Health unions warned doctor strikes will jeopardise new pay offer


Health Secretary Victoria Atkins has warned union barons a new pay offer will only be on the table if they end their crippling strikes.

Ms Atkins said people have left at home “in pain, who are in distressed” because their operations and appointments have been cancelled.

She added that if the walkouts were called off, “we will be back round the table in 20 minutes”.

Hospital bosses have warned cancer patients and women caesarean section births could come to harm unless January’s plans are cancelled. They also warned more patients could go blind if they don’t receive the eye surgery they require.

Ms Atkins declared yesterday: “My one ask of the BMA (British Medical Association) is very simple: Call off the strikes. Why won’t you call off the strikes? And please get around the table with me because we can get this done.

“Please come back round the table, call off the strikes and then we can see how much further we can go.

“It’s not just about pay, of course this is really important and indeed this year alone, junior doctors have already had a pay rise of around 8.8%, the most-junior of doctors, the first and second year of doctors, they’ve had the highest pay rises within the range up to 10.3% because we understand as a Government, we’ve heard what the doctors are saying to us.

“But I also want to do more than that, I don’t just want to look at pay, I also want to look at their conditions because when I walk around hospitals, when I talk to doctors, they tell me one of the things they want to feel is valued. And I absolutely understand that and I want to work with them to enable that to happen. “

Ms Atkins also suggested some medics are “deeply uncomfortable” about the timing of strikes.

Junior doctors in England are on the second day of a 72-hour walkout and are due to return to work at 7am on December 23.

They will also strike for six days from January 3, the longest spell of industrial action in the NHS’s history.

The chief executive of NHS Employers, Danny Mortimer, told Banfield in the letter that patients who needed to be treated urgently would be in danger of suffering damage to their health during the strike if the care they usually receive was not available because there were too few staff to provide it.

He identified the areas of care as “fast progressing cancers; time-critical inductions and urgent ‘elective’ C-sections; [and] corneal transplant surgeries”.

The Health Secretary said there were people at home “who are in pain, who are in distress, who have had their operations and their appointments cancelled” and “that’s not acceptable for them as patients and for us as a system”.

She added: “There will be many, many doctors listening to this who feel deeply uncomfortable that their committee has called these strikes at this time. I would encourage anyone who feels like that quietly to consider whether this committee is in fact representing their views.

“I know, for example, that consultants and nurses and other doctors who aren’t on strike are, today and yesterday, and will be over January, coming in, doing extra shifts to ensure that that level of care is provided for patients.

“They are being expected by the junior doctors’ committee to pick up the slack of their strikes.”

But the British Medical Association (BMA) claimed Ms Atkins should “stop trying to divide” the profession and “turn her focus to getting back around the table” with junior doctors.

BMA junior doctors committee co-chairmen, Dr Robert Laurenson and Dr Vivek Trivedi, said: “It’s disappointing after what we felt was an improved tone and approach from Ms Atkins, compared with that of her predecessor, that she appears to have a different recollection of our discussions.

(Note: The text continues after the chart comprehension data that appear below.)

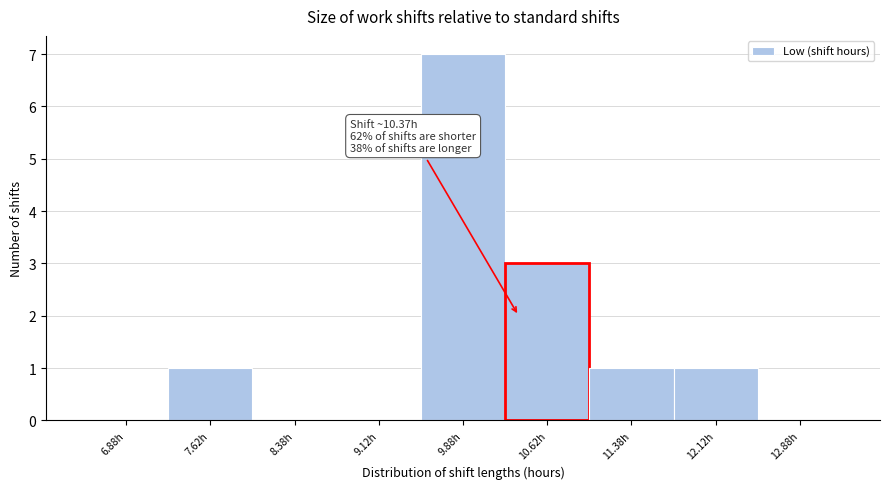

Over which range of the x-axis is the bar tallest?

9.50 to 10.25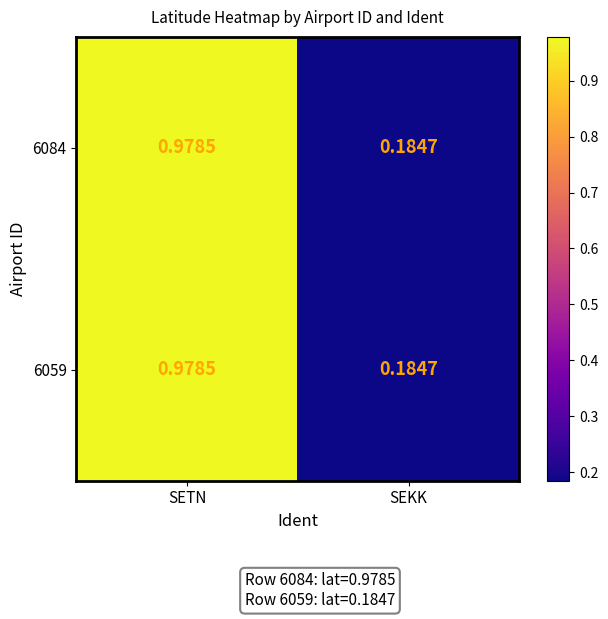

At which category is the sum across all series the highest?

SETN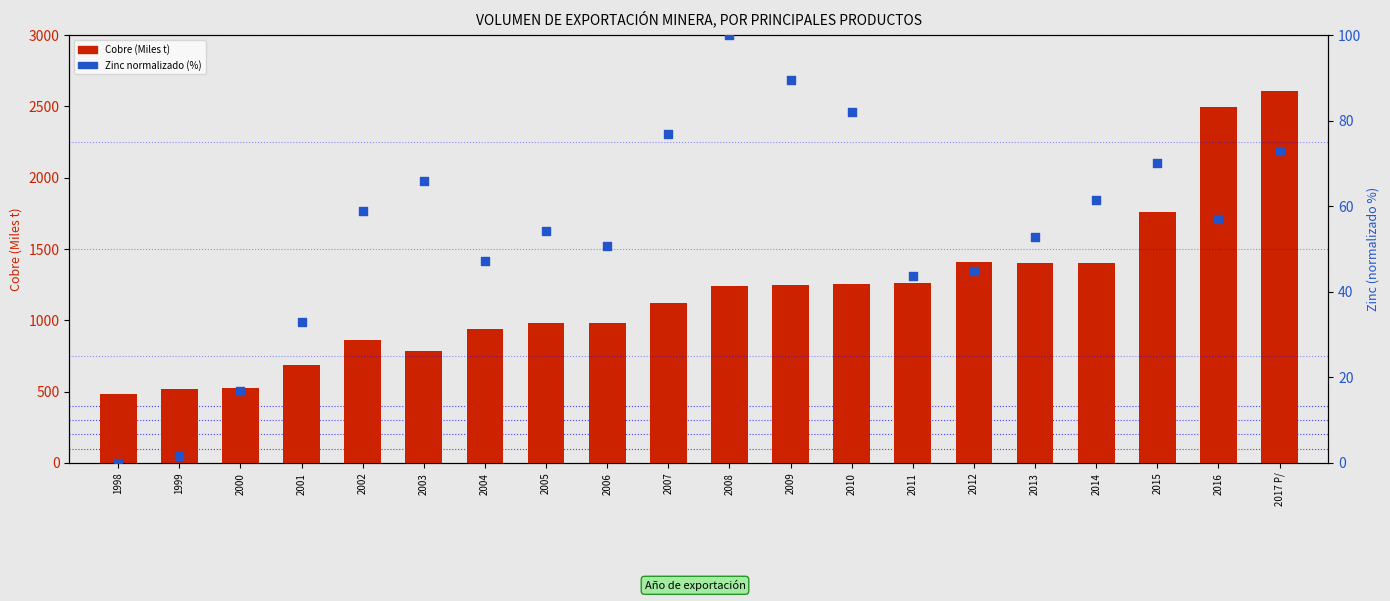

Which series has the largest total across all categories?

Cobre (Miles t)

“Throughout negotiations with the Government we had a mutually agreed deadline for them to make a credible offer. This deadline passed and we were therefore forced to call strikes.

“We did not walk away from negotiations and we are happy to talk to Ms Atkins at any time. It is the Government’s insistence that they will not talk while strikes are scheduled that is blocking progress and wasting unnecessary time.

“We appeal directly to Ms Atkins and the Government to drop this precondition and get back around the table.”